Faith calls, comes in,
but doesn’t stay, won’t be kept
on display like that – in a frame
on a cross, for people to see.
Faith loses interest in what we think
it should be. Faith waits, easy to find,
difficult to follow. Faith is us
flailing, failing, falling asleep
with the television on. Faith waits,
but we can’t keep it waiting.
Faith knows that even the ocean
grows tired of itself sometimes.

James Lilliefors is a poet and novelist, whose writing has appeared in Door Is A Jar, Ploughshares, The Washington Post, The Belfast Review, The Miami Herald, and elsewhere. His first poetry collection, SUDDEN SHADOWS, will be published in October.

Evensong: Wet – a poem by Gabriella Brand

Evensong: Wet


I slip into the church to get out of the storm,
my coat clinging damp to my back.
I have a train to catch in a few hours and nowhere to go,
except a bar or a bistro
and I can’t face the noise.

It’s Evensong, the pews almost empty, two old ladies in the front,
a mother and her babbling toddler behind me,
a man with a cane on the other side.
A sign asking me to turn off my phone.

Voices process down the aisle, rising and falling, a young priest.
The old ladies bow their heads, so I bow mine, but not before
catching sight of a little choir boy with an untied shoe.
I smile at him and he smiles back as if we share a secret.

Canticles, psalms, the old prayers.
Things that don’t change give me peace.
A blessing descends on my head.
I watch the candles flicker in the draft.
My shoulders relax. The rain stops.

Gabriella Brand‘s work has appeared in Comstock Review, Echoes, Citron Review, Room Magazine (Canada) and Shiuli (India). She is a Pushcart Prize nominee in both fiction and poetry. An active outdoorsperson, Gabriella teaches in the OLLI program at the University of Connecticut. Her website is gabriellabrand.net

This World When Starlings Shimmer On the Grass – a poem by James Owens

This World When Starlings Shimmer On the Grass

All have risen in sleep. We glide into the sky
over Pine Mountain, over the winding valleys,

runneled hillsides, family graveyards,
the homesteads of this longing to gather

the smoky, broken years aside like a veil.
We soar and hover, climb again for love

of the far moon, a way back into the brilliant
globe of childhood, the ache for flight we scoured

into our flesh like frost, like sand, like soot
—until the body tugs, insists on day,

and the sleeper turns,
regains the muddy shell and casts about

for a word to crack open the dream,
for threshold in the tongue of angels.



James Owens‘s newest book is Family Portrait with Scythe (Bottom Dog Press, 2020). His poems and translations appear widely in literary journals, including recent or upcoming publications in Channel, Arc, Dalhousie Review, Queen’s Quarterly, and Atlanta Review. Originally from Virginia, he earned an MFA at the University of Alabama and lives in a small town in northern Ontario, Canada.

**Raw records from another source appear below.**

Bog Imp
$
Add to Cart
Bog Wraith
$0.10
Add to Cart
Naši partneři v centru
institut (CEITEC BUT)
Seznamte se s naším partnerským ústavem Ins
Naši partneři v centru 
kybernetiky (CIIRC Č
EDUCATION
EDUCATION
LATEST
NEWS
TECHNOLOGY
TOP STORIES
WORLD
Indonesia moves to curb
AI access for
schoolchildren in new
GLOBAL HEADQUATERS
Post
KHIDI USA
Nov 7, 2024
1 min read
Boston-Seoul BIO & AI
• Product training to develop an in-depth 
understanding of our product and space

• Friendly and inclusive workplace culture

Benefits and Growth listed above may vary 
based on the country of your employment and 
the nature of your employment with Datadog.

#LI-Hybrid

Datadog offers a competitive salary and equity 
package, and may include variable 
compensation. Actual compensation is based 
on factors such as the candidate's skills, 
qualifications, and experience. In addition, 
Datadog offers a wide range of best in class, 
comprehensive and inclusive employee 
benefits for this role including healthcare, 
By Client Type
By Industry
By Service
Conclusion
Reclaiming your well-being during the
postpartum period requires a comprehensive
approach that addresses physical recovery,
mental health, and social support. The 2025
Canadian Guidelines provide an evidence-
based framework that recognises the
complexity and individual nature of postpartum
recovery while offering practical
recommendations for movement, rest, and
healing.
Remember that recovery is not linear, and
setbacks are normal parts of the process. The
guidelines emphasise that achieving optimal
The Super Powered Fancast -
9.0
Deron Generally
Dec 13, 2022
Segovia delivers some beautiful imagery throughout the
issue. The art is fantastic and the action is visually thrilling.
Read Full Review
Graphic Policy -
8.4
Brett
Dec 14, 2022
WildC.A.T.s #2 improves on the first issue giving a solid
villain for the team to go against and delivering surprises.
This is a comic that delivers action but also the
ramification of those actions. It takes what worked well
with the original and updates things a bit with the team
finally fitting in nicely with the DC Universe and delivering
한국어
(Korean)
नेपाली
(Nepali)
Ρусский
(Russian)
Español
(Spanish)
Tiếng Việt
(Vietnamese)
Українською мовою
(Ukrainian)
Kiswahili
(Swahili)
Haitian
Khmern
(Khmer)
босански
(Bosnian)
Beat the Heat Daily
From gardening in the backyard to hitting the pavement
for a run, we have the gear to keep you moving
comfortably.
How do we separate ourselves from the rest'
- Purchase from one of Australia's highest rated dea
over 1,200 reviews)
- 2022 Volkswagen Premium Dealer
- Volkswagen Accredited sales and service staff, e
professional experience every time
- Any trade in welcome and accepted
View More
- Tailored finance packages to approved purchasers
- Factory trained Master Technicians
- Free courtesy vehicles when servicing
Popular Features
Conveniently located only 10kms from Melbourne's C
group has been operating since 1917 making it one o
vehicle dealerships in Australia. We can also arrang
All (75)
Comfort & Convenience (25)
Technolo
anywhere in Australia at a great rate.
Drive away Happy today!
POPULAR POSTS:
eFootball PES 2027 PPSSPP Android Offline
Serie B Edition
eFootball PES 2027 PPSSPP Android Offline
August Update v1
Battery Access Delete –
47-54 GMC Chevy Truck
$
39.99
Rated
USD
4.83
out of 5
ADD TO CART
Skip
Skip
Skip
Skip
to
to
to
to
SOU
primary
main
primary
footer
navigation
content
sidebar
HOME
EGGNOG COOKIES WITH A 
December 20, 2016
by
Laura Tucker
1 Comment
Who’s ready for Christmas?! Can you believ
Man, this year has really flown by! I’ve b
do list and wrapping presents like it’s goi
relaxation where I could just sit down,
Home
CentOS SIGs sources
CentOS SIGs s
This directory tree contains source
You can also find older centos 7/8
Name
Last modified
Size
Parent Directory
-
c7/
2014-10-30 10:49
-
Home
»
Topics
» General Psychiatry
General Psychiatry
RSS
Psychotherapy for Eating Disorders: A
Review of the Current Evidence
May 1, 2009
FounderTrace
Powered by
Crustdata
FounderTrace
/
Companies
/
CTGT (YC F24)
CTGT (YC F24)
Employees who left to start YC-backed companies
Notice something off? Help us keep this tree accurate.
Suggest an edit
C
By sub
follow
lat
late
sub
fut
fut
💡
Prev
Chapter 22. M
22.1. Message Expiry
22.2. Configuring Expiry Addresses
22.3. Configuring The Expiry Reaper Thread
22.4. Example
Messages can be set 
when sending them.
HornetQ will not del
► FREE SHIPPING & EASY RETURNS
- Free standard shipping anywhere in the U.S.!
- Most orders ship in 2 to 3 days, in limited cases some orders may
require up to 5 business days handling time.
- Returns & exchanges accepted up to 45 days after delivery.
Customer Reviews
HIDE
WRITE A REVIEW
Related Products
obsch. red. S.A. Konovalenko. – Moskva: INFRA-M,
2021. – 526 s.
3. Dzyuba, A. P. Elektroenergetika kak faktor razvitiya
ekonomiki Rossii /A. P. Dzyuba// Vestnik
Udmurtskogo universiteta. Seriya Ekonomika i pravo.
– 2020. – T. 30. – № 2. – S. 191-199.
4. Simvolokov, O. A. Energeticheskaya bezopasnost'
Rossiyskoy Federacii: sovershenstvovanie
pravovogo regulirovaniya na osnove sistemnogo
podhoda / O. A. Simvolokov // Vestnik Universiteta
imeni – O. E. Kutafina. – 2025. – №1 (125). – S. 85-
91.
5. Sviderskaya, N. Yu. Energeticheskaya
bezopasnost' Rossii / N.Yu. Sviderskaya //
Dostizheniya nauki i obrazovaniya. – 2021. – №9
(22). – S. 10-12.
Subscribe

The Overwhelming Beauty of the Sky – a poem by Charles Hughes

The Overwhelming Beauty of the Sky

The month was June, late June. A child
Lay in the unmown grass.
Indoors, a worried father, reading, smiled—
But only briefly. Smiles soon pass.

The child interpreted the sky
As rivers seem to do,
When lying meek and mantled in such high
White splendors set in luminous blue.

The child, in time, would number this
Among his blessings. What
He’d felt that day he came to call a kiss
And, all his life, never forgot.

Charles Hughes is the author, most recently, of Ifs, a Few Buts, and Other Stuff, a book of poems for children, published by Kelsay Books, and of two previous poetry collections, The Evening Sky and Cave Art, both from Wiseblood Books. He worked for over 30 years as a lawyer and lives in the Chicago area with his wife.